THE FUN HOUSE ON THE MIDWAY The one my girlfriend hasn't yet recovered from had mirrors That swelled her body as it shrunk her head, let her tongue slide out of a witch's mouth to lap her up if she didn't move. When she lengthened, her head narrowed the way a pine did in her favorite woods then let her go into the next darkness, a dreamdread where fingers swiped at her ankles, her legs, arms, where something green whispered hot breaths on her neck. She screamed for her life, the way an infant does, gasping, Laughing, hungry and loosed at last for who knows what. A birthing place, this Fun House with its dark rooms, Then sounds, whispers that feathered her blood, Deep-throated guttering beyond what she knew as reason, screams that set her to a dance she knew no human danced. She's my best pal still, knows her way around our town Better than the mailman, better than the river. I like to follow her when she's out to have some fun. I take notes, hoping I'll have the words some day.

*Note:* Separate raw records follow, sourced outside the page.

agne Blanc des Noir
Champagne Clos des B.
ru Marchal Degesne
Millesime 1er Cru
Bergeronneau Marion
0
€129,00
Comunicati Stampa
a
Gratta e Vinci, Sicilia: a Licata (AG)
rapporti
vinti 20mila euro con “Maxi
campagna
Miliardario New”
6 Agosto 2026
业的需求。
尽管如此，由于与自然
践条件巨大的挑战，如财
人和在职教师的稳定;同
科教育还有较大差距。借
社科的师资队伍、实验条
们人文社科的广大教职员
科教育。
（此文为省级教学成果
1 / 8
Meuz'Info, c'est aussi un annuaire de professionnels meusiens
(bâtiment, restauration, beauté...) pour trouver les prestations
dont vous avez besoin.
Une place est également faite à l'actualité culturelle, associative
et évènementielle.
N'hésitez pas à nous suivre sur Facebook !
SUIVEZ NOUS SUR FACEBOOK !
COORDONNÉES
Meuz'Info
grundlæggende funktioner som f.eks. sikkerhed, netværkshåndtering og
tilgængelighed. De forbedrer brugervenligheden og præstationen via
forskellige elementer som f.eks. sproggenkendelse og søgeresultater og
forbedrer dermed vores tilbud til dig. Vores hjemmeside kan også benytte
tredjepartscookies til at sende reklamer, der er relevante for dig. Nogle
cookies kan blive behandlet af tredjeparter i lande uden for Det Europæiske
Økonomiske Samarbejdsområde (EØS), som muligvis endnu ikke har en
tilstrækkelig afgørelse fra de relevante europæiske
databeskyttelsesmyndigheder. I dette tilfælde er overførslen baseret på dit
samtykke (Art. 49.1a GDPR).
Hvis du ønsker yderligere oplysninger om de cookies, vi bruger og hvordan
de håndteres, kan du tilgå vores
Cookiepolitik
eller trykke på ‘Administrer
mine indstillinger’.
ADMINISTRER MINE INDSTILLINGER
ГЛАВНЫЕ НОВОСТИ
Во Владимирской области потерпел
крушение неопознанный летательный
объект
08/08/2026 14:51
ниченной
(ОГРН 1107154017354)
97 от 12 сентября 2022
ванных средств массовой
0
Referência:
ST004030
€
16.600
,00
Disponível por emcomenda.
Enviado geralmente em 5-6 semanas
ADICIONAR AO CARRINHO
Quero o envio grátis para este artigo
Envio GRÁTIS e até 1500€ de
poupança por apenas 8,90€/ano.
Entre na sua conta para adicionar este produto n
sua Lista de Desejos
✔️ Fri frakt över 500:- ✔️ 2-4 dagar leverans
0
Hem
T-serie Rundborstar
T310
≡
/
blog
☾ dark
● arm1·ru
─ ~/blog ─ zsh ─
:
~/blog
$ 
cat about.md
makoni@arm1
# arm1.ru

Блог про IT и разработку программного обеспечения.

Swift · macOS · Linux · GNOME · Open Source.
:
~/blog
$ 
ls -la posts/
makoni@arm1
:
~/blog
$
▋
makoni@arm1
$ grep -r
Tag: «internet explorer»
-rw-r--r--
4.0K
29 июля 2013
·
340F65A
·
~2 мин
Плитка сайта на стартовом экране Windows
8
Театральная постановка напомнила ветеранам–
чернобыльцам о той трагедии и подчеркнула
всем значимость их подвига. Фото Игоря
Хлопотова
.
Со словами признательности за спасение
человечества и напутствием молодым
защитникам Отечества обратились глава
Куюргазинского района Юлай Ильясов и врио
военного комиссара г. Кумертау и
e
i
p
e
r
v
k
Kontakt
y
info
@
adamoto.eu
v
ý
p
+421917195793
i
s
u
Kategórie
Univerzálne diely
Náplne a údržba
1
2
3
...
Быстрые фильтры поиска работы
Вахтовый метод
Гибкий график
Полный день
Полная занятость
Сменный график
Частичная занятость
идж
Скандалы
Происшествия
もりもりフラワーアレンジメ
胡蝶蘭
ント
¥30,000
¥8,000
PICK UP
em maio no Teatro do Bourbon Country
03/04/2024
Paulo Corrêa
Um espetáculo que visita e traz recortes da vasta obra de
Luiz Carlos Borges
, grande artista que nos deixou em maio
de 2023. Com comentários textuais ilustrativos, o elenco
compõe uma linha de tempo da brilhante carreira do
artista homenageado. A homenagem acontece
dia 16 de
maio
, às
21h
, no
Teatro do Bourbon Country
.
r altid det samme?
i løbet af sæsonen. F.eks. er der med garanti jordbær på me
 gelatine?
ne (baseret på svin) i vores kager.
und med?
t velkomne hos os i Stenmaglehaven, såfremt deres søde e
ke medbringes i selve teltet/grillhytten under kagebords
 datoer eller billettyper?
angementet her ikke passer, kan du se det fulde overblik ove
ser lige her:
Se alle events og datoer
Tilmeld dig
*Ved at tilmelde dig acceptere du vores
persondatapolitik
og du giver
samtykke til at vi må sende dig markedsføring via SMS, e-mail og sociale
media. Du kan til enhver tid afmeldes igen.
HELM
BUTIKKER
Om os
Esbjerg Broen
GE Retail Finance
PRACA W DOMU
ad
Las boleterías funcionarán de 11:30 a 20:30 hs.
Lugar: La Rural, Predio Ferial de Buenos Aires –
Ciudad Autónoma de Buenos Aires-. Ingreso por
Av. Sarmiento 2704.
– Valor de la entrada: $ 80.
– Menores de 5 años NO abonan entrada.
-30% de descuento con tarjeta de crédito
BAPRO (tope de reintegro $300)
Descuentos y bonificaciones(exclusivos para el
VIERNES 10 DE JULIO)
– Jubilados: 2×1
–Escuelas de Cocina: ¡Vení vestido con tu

MS. DICKINSON AT THE LAUNDROMAT Circumferential obstacles: Flung petticoats, flung frocks, the text the Reverend left folded in his waistcoat pocket, bleached. You listen to the roundness Agitators take to bring things clean,
You've come to understand machines-- and love them in a certain way then invent a better way to hear the Wheel. A couple of coins, all that you need. Circumference days. The stiff gray grime of morning stars. All circle utterly and reappear As sodden and bright as birth. Your father wears flatiron frowns for Sunday's best, as though his congregation is in need of one old-fashioned pressing out. You'd show him if he'd listen of the better way of washing out, write him poems to tumble dry his flock of smelly sheep,
save them some time and him some grief. 50 cents and 30 minutes. Neat. TIMED TESTS So the teach he gives me marching orders: Seize. So I do and I get that day by the throat and I shake him as hard as my daddy did his pocket watch when it was running late. I shake him good and plenty watching the seconds fall out, then the minutes like false teeth do their little dance around my shoes before they're still at last, the end of another mouthful of time and space. When the teach says Do, I do. It's how he got to be so smart. Soon enough, hours start dropping like rocks off the overpass, like teeth, one, two, then a whole dozen of them clnking on the linoleum floor which, for mothers, is always too new to have hours clunked onto and she's going to have a fit conniption about the damage eight o'clock did to the spot in front of the fridge where all her friends think to look first thing for what they say is praise-purposes but we know has to do with being a woman in another's kitchen. By spring, I'm full in fever with the grades I'm not racking up when I listen to the teach so I really seize the month by the neck, rocking those diems around ferocious hard, the hours splintering into minutes I grind under my boot that doesn't need a teach to tell me I pass. I can go on. And time need not stop itself for good, the way my daddy's did the day the mother sewed his watchpocket up tight.